I promised back
here that I’d report on the Cole chicken project and am pleased to do so today. It has proved a heady year for our poultry-keeping hobby. Back in the early summer, our two chickens, Hetty and Bella started getting broody, sitting on their eggs all the blinking time and becoming quite fierce if you took away the egg or disturbed them in any way. I suppose we could have continued putting up with this rather juvenile behaviour but instead we got hold of some fertilised eggs from a fellow fancier which we placed under our pair of birds and waited to see what happened. How exciting!
The momentous day that our first baby chick hatched is easy to recall: it was June 10th, the morning of the day that
England kicked off their World Cup campaign against the doughty Paraguayans. I remember thinking, ‘Not now! I’ve an incredibly important association football match to inspect!’ Anyhow, after a week, five chicks had hatched and they were very fluffy and cute and everything a
bona fide chick should aspire to. As the days passed, it transpired that four were female and just one, rejoicing in the name ‘Tweetheart’, was a strutting, haughty cockerel in the making. The good burghers of Longlevens would never allow us to keep a noisy cockerel so Tweetheart had to leave along with Peckham (named after the brave England skipper) and Angel. They went to a good home in the country.

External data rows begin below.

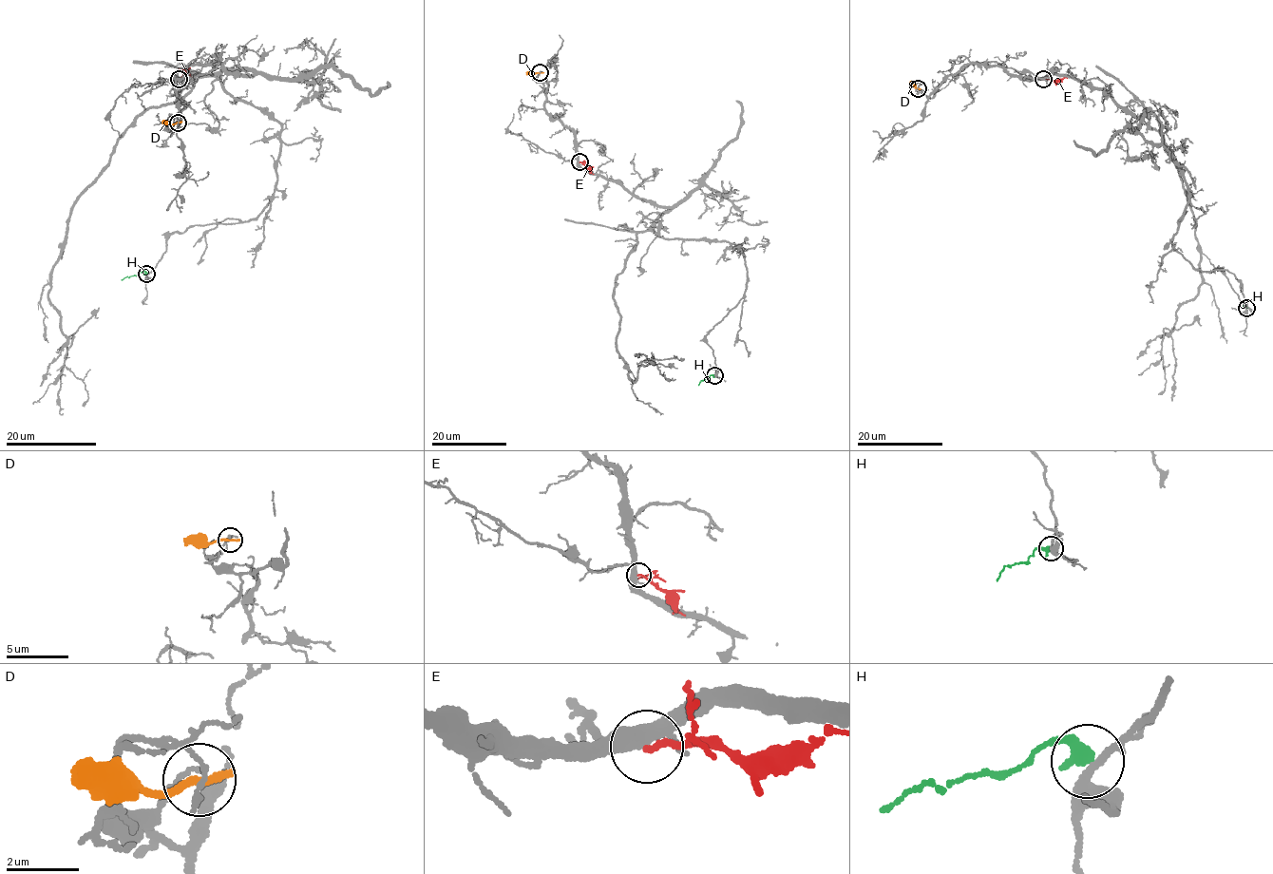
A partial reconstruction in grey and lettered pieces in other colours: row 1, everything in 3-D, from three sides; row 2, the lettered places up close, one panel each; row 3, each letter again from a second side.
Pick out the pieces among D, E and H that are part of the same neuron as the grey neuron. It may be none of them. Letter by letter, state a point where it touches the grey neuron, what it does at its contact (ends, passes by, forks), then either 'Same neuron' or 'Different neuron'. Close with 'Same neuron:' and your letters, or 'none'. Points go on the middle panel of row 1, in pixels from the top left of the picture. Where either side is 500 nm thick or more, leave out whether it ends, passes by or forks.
D: Touches grey at (540, 72). It ends there. Different neuron
E: Touches grey at (579, 161). It ends there. Different neuron
H: Touches grey at (714, 375). It ends there. Different neuron
Same neuron: none

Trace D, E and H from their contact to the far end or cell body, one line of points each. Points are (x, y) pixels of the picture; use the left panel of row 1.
D: (177, 123), (162, 121)
E: (179, 79), (191, 67)
H: (146, 274), (142, 272), (122, 279)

We decided to keep a couple of hens, Pasty (named after the former Longlevens, Gloucester, Gloucestershire and England ‘A’ rugby footballer, Mark ‘Pasty’ Cornwell) and Grey Bird (a grey bird). I think Grey Bird was originally called Charlie and later became known as Dickie. They are adults now I guess and, happily, are producing eggs for us. All four in our family of hens lay practically every day so we enjoy about one hundreds eggs each month from our tiny flock. They are gorgeous eggs too and all the better because they came from happy – some would say spoilt – birds who live in our garden. Our chickens have a rectangle of land where they stroll around all day, eating and drinking and stuff before retiring to their des res
Eglu or rabbit hutch. Their favourite foods are pasta (especially the variety known as
'spaghetti'), rice, cheese, worms and grass although they mainly consume something called
layers’ mash. They drink only water.
Here are some photos. Look above you. Some captions:
1. Some baby chicks, a day or two old. England are still in the group stages of the World Cup.
2. Hetty with adopted son Tweetheat (four to six weeks old). England are probably still in the World Cup which has now reached the thrilling ‘knock-out’ stage.
3. Hetty and Tweetheart again at about the same time.
4. Today. The World Cup is a distant memory. Left to right: Hetty, Pasty, Grey Bird, Bella.